Many Arabs indigenous to the Land of Israel see Zionism as just another "Crusader" phenomenon. See: David Ohana, "The Cross, the Crescent and the Star of David: The Zionist-Crusader Analogy in the Israeli Discourse", Iyunim B'tkumat Yisrael 11 (2002). pp. 486-526 (Hebrew)
And now this:-
Despite centuries of conflict and countless Crusades, the Christian armies ultimately failed in their bid to reconquer the Holy Land...Yet as historians point out, the Crusades are often subject to serious misrepresentation.
Left-liberals have shown themselves peculiarly eager to accept a standard Islamic view of the Crusades as episodes of unprovoked Western aggression against peaceful, tolerant and vastly more civilised Muslim lands.
Ex-Python Terry Jones's television history of The Crusades was an outstanding example of this, as was Ridley Scott's movie Kingdom Of Heaven. Bill Clinton even apologised for them. But does this make any sense?

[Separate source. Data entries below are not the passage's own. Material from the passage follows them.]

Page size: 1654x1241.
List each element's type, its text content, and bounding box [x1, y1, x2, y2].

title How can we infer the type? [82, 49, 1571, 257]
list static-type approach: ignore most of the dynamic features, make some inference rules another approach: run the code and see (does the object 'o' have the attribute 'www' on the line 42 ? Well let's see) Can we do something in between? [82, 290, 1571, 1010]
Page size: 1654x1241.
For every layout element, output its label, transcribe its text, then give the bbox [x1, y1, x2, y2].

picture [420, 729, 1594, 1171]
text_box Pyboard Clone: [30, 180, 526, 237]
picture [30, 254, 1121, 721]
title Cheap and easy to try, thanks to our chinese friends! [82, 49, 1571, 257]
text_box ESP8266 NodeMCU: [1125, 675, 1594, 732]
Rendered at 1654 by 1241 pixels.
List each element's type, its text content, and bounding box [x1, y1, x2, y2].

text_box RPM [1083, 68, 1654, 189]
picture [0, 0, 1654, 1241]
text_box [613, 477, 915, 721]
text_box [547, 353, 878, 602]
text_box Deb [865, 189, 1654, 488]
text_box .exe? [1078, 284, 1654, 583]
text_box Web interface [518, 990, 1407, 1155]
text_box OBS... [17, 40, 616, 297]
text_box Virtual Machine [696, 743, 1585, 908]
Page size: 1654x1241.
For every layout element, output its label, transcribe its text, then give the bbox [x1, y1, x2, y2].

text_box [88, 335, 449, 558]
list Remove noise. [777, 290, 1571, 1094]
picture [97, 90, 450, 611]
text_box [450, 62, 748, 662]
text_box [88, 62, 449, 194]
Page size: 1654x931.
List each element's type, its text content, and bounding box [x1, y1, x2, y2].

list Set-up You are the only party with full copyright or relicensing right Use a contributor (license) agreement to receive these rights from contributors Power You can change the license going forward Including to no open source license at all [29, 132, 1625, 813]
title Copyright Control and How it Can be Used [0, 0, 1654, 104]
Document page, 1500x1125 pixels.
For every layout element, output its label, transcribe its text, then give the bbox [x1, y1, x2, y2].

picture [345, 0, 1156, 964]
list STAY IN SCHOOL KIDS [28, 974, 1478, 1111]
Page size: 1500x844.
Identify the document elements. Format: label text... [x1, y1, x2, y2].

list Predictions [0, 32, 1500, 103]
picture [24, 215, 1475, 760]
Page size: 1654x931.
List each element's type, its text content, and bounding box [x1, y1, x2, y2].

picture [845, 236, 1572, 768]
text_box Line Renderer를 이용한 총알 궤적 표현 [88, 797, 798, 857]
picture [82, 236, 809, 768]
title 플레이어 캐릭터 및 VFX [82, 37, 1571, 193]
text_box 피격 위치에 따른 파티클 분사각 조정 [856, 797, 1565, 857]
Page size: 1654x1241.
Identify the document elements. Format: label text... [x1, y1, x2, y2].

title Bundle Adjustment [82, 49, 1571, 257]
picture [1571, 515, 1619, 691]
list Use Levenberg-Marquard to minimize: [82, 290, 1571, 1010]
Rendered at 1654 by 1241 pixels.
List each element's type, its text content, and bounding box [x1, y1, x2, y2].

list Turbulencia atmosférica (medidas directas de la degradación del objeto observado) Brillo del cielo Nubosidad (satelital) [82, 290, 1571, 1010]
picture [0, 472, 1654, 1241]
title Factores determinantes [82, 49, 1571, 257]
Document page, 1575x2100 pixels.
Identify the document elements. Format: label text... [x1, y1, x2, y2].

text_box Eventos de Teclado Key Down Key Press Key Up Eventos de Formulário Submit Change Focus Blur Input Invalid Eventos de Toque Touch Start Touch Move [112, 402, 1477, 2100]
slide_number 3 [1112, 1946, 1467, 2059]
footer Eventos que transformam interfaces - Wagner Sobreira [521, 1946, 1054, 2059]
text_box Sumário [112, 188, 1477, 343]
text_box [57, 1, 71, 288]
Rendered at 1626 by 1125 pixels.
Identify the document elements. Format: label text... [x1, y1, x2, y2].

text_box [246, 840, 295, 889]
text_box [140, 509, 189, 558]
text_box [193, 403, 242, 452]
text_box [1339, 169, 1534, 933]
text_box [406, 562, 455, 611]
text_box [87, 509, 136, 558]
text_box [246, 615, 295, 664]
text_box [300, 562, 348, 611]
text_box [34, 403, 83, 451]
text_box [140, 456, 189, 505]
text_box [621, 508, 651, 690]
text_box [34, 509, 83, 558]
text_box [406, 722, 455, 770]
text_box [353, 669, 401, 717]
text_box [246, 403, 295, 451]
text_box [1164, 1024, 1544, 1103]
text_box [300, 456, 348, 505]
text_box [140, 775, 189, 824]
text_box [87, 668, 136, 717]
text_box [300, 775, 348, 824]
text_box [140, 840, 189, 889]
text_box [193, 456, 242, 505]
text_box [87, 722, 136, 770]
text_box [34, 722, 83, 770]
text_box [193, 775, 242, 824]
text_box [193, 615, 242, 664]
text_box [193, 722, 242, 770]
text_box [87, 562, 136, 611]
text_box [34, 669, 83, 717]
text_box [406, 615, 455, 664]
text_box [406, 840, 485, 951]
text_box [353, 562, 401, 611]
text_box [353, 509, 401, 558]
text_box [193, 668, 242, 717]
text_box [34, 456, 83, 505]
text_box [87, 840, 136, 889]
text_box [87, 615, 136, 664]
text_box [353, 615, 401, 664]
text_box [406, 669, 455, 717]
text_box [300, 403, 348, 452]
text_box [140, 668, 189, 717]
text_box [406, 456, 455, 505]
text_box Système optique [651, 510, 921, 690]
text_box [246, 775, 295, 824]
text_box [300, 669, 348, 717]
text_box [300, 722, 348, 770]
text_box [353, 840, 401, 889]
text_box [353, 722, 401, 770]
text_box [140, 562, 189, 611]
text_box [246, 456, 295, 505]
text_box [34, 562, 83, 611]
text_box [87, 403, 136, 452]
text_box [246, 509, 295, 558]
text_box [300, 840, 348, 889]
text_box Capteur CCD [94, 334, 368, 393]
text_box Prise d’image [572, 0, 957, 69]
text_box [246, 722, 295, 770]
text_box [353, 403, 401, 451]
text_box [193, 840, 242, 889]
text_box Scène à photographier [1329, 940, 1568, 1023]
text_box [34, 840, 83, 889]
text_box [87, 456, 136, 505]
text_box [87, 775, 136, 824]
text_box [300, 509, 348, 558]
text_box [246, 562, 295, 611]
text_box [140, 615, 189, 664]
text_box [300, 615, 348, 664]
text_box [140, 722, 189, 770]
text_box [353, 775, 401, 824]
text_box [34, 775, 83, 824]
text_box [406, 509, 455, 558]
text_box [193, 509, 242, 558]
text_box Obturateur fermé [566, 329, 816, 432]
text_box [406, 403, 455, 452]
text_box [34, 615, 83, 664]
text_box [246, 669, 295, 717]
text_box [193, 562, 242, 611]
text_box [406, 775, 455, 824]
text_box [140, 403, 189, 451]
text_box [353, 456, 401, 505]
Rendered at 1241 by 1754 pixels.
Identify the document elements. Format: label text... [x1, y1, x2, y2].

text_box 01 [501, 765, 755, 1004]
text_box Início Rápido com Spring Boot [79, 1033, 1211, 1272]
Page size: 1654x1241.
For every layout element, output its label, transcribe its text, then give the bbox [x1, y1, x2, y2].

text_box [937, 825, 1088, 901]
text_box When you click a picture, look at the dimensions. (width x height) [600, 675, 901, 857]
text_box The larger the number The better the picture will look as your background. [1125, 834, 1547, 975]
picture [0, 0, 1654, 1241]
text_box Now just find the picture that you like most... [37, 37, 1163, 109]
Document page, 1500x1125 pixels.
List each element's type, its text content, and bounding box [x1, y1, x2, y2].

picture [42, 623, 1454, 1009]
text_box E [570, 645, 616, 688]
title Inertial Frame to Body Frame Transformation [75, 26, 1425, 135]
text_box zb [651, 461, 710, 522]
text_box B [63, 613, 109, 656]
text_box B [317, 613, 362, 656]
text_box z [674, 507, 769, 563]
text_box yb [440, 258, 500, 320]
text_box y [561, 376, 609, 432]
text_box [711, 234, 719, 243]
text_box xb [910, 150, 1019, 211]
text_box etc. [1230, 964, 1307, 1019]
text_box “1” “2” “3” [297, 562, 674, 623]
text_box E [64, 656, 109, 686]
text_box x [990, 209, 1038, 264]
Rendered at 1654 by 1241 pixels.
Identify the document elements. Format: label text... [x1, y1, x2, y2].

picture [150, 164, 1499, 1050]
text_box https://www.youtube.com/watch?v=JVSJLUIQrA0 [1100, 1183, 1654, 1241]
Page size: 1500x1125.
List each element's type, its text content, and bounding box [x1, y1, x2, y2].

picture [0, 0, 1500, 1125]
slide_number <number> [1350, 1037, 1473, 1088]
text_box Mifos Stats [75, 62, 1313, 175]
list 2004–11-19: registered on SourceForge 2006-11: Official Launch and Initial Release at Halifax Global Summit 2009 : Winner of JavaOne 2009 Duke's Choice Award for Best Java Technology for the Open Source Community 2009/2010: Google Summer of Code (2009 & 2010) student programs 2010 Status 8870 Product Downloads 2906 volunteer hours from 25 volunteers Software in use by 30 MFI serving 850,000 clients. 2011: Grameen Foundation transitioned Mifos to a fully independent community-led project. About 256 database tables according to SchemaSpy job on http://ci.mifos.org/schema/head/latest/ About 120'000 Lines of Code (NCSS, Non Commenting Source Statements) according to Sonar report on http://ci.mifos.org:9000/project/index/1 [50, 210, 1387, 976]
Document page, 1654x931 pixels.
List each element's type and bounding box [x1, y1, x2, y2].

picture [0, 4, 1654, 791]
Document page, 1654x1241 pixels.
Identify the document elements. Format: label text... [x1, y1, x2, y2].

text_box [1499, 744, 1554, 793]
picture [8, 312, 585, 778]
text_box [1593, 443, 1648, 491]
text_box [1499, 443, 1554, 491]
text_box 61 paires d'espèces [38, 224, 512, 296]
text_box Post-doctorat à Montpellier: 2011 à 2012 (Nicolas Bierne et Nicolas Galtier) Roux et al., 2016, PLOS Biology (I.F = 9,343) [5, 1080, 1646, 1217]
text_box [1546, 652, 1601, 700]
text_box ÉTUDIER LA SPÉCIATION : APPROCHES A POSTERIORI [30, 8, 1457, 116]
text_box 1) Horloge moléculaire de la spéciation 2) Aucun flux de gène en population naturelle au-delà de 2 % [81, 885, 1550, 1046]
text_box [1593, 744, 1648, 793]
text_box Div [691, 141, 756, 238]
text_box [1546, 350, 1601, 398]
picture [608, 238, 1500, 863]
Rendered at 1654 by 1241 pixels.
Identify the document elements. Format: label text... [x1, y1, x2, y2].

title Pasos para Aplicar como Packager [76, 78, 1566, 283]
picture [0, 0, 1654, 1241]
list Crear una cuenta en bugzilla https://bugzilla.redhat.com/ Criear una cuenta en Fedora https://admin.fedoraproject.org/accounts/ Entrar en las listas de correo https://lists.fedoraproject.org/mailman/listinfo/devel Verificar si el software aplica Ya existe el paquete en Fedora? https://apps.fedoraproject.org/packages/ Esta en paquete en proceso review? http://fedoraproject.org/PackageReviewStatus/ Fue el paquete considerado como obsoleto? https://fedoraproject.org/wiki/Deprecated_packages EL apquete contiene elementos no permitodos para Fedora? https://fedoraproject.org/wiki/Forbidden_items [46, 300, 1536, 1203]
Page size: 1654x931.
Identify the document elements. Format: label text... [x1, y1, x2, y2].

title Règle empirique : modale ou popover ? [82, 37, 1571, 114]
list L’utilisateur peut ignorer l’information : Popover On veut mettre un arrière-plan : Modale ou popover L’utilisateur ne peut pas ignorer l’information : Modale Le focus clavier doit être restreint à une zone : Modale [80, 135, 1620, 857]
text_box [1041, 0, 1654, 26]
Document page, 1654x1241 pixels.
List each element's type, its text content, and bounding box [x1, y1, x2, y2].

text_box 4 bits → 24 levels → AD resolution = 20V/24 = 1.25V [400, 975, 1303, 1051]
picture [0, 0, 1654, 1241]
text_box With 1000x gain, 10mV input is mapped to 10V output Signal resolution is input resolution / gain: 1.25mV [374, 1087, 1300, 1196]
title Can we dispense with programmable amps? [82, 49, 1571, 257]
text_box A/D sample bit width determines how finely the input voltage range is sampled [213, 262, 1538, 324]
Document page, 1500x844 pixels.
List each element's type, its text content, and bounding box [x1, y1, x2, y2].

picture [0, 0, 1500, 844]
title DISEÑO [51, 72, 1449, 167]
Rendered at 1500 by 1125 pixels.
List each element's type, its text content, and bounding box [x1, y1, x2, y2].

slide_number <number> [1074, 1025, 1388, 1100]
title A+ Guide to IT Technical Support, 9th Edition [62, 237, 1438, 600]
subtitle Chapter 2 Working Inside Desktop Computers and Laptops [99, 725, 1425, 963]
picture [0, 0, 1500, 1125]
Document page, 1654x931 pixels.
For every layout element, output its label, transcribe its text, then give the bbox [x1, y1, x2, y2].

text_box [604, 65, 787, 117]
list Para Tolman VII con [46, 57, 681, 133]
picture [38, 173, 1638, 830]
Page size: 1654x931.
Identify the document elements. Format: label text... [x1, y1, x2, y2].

It is vital to understand that, before the Crusades were ever dreamed of, Islamic armies had struck many times at the heart of Europe.
Jerusalem itself was never 'conquered' initially by Christianity or the West, of course: Christianity simply grew there, spread by preaching.
But it was conquered by the armies of Islam in 638, erupting out of the Arabian peninsula armed with scimitar, shield and, above all, a fanatical new faith that urged them to perpetual jihad with all unbelievers. By 715 they had conquered most of Spain, and soon they had got as far as Northern France, only stopping with their defeat at Tours by Charles Martel.
Shortly afterwards, the Caliphate of Jerusalem ordered all Jews and Christians to bear a special symbol on their hands - the first instance in history of such a measure.
Another Muslim army ravaged France in 848 two years after they had attacked Rome, sacked St Peter's itself and extorted promises of tribute from the Pope.
In 850, Caliph al-Mutwakkil forced all Christians and Jews in his territory to affix wooden images of devils to their houses, and to wear only yellow garments to mark them out.
And a century later, Muslims went on a rampage through Jerusalem, plundering and destroying both the Church of Calvary and the Church of the Resurrection.
crusades18.jpg
Some scholars even argue the very idea of 'holy war' was learned from the example of Islam on the march
In this same century before the Crusades, Muslim armies captured Crete, Cyprus and Sicily. Under Caliph al-Hakim in the early 11th century, thousands of churches were destroyed throughout the ancient Christian heartland of the Middle East, and when the Seljuk Turks captured Jerusalem in 1077, just 22 years before it fell to the Crusaders, they too massacred some three thousand inhabitants.
All these Islamic attacks on the West occurred before the First Crusade. Some scholars even argue that the very idea of 'holy war' was learned from the example of Islam on the march.
...the great Muslim leader Saladin still enjoys a reputation for chivalry, in contrast to the brutish Europeans - yet this wasn't always the case. After his great victory at Hattin in 1187, he followed to the letter the instructions of the Koran. 'When you meet the unbelievers on the battlefield, strike off their heads.'
Saladin himself beheaded Reynald de Chatillon, kneeling unarmed before him. He went further with some other knights, handing them over not to professional executioners but to some attendant scholars and Sufi ascetics.
They were extremely grisly and drawn-out executions indeed.
As one Arab source records, 'each of these begged to be allowed to kill one of the unbelievers, and drew his sword and rolled back his sleeve. Saladin sat upon his dais watching, his face joyful'.
...The fall of the Crusader kingdom of Antioch to Sultan Baibars in 1268, for instance, was followed by the slaughter of some 17,000 civilians, and the enslavement of perhaps 100,000 more.
Baibars subsequently boasted in letters to the remaining Crusader princes of the massacre and of how 'the pulpits and crosses were overturned, the leaves of the Gospel torn and cast to the wind, the dead devoured by the fire of this world'.
Even greater slaughter of innocent civilians followed the Islamic capture of Christian Constantinople in 1453, a date which arguably brought the Middle Ages to an end.
1 comment:
"Some scholars even argue the very idea of 'holy war' was learned from the example of Islam on the march"
i'm intrigued by the use of the word "even" in this sentence. is the idea so farfetched? what previous examples of "holy war" as we know it today could historians bring? certainly the struggles of the jews in joshua and judges read more like fraternity panty raids than "holy war" as the muslims, and the christians after them perceived it. what other model do we have? the chinese? the sumerians? the egyptians? certainly not the romans or greeks. i'd be interested to know- if not the muslims, than who invented jihad?
the question is, of course, rhetorical, unless you feel like digging around for alternatives.